Work order A =
According to the family heritage passage, what tribe was the maternal grandfather, James "Jimmy" Rave?
Work order B =
Output the section of the family heritage passage that begins with the words containing "I am also of" and ends with "and Cordier lineage.".
Work order C =
Go on with the family heritage passage from the point where it stops.

Extract to read =
-=-=-

My Native American Heritage is linked to several tribal nations. My maternal grandfather, James “Jimmy” Rave, was Winnebago from Winnebago, Nebraska, and my maternal grandmother, Aurelia Mabel Dupree, was Mnicoujou from Cheyenne River.

Grand River National Grassland
The Grand River National Grassland in South Dakota crosses into portions of the Standing Rock Sioux Reservation and portions of the Cheyenne River Sioux Reservation. Photo by Treva Slaughter / U.S. Forest Service / U.S. Department of Agriculture

My paternal grandmother Ernestine June Brown Chasing Hawk was Hunkpapa from Standing Rock and paternal grandfather Dave Bald Eagle, was Mnicoujou and Hunkapapa from Cheyenne River. My paternal great, great grandmother Adele Cordier was Yanktonai from the Yankton Reservation. We also have traces of Mdewakantowan and Itazipcola ancestry on my mother’s side.

I am also of French descent through my mother’s Dupree family lineage and of both German and French descent from my father’s Braun (Brown) and Cordier lineage.

-=-=-

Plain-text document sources

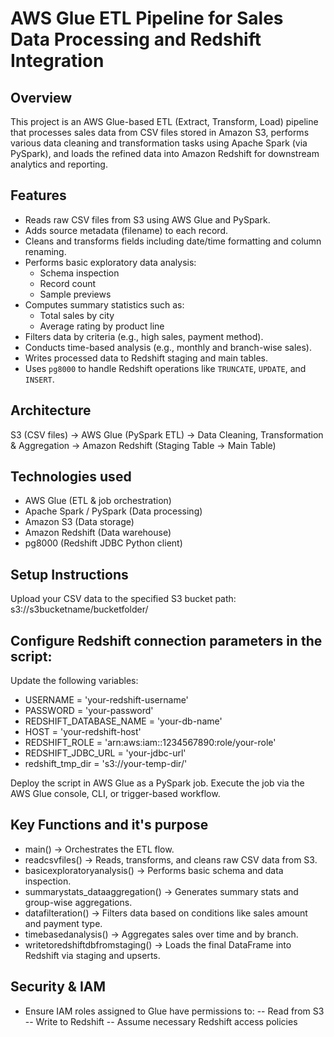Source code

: # AWS Glue ETL Pipeline for Sales Data Processing and Redshift Integration

## Overview
This project is an AWS Glue-based ETL (Extract, Transform, Load) pipeline that processes sales data from CSV files stored in Amazon S3, performs various data cleaning and transformation tasks using Apache Spark (via PySpark), and loads the refined data into Amazon Redshift for downstream analytics and reporting.

##  Features
- Reads raw CSV files from S3 using AWS Glue and PySpark.
- Adds source metadata (filename) to each record.
- Cleans and transforms fields including date/time formatting and column renaming.
- Performs basic exploratory data analysis:
  - Schema inspection
  - Record count
  - Sample previews
- Computes summary statistics such as:
  - Total sales by city
  - Average rating by product line
- Filters data by criteria (e.g., high sales, payment method).
- Conducts time-based analysis (e.g., monthly and branch-wise sales).
- Writes processed data to Redshift staging and main tables.
- Uses `pg8000` to handle Redshift operations like `TRUNCATE`, `UPDATE`, and `INSERT`.

## Architecture
S3 (CSV files) -> AWS Glue (PySpark ETL) -> Data Cleaning, Transformation & Aggregation -> Amazon Redshift (Staging Table -> Main Table)

##  Technologies used
- AWS Glue (ETL & job orchestration)
- Apache Spark / PySpark (Data processing)
- Amazon S3 (Data storage)
- Amazon Redshift (Data warehouse)
- pg8000 (Redshift JDBC Python client)

## Setup Instructions
Upload your CSV data to the specified S3 bucket path:
s3://s3bucketname/bucketfolder/

## Configure Redshift connection parameters in the script:
Update the following variables:
- USERNAME = 'your-redshift-username'
- PASSWORD = 'your-password'
- REDSHIFT_DATABASE_NAME = 'your-db-name'
- HOST = 'your-redshift-host'
- REDSHIFT_ROLE = 'arn:aws:iam::1234567890:role/your-role'
- REDSHIFT_JDBC_URL = 'your-jdbc-url'
- redshift_tmp_dir = 's3://your-temp-dir/'

Deploy the script in AWS Glue as a PySpark job.
Execute the job via the AWS Glue console, CLI, or trigger-based workflow.

## Key Functions and it's purpose
- main() -> Orchestrates the ETL flow.
- readcsvfiles() -> Reads, transforms, and cleans raw CSV data from S3.
- basicexploratoryanalysis() -> Performs basic schema and data inspection.
- summarystats_dataaggregation() -> Generates summary stats and group-wise aggregations.
- datafilteration() -> Filters data based on conditions like sales amount and payment type.
- timebasedanalysis() -> Aggregates sales over time and by branch.
- writetoredshiftdbfromstaging() -> Loads the final DataFrame into Redshift via staging and upserts.

## Security & IAM
- Ensure IAM roles assigned to Glue have permissions to:
-- Read from S3
-- Write to Redshift
-- Assume necessary Redshift access policies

-=-=-

Answer box A =
He was Winnebago, from Winnebago, Nebraska.

Answer box B =
I am also of French descent through my mother’s Dupree family lineage and of both German and French descent from my father’s Braun (Brown) and Cordier lineage.

Answer box C =
My father’s side of the family is deeply rooted in the traditions, culture and language of the Lakota. As a young girl, I was often sent to stay with my great grandmother Cecelia One Bull – Brown who lived in the community of Little Oak Creek near Messiah Church along the Grand River. It was the ancestral home of her grandfather Itanchan Tatanka Iyotaka (Sitting Bull) and his sister Wiyaka Waste Win (Good Feather Woman).

We spent summer days picking chokecherries, wild plums and buffalo berries. We would dig for timpsela, gather wild onions, rose hips, wild mushrooms and acorns. In the middle of Little Grandma’s (as we affectionately called her) log cabin was a wood stove, where she would roast acorns, burn sage and cedar.

Little Grandma spoke Lakota with very little English, so I learned to converse with her in Lakota. Both my mother and father were fluent in the Lakota Language, as well as just about every other Lakota relative I grew up with. I don’t speak fluent Lakota myself, but can understand and speak many of the words.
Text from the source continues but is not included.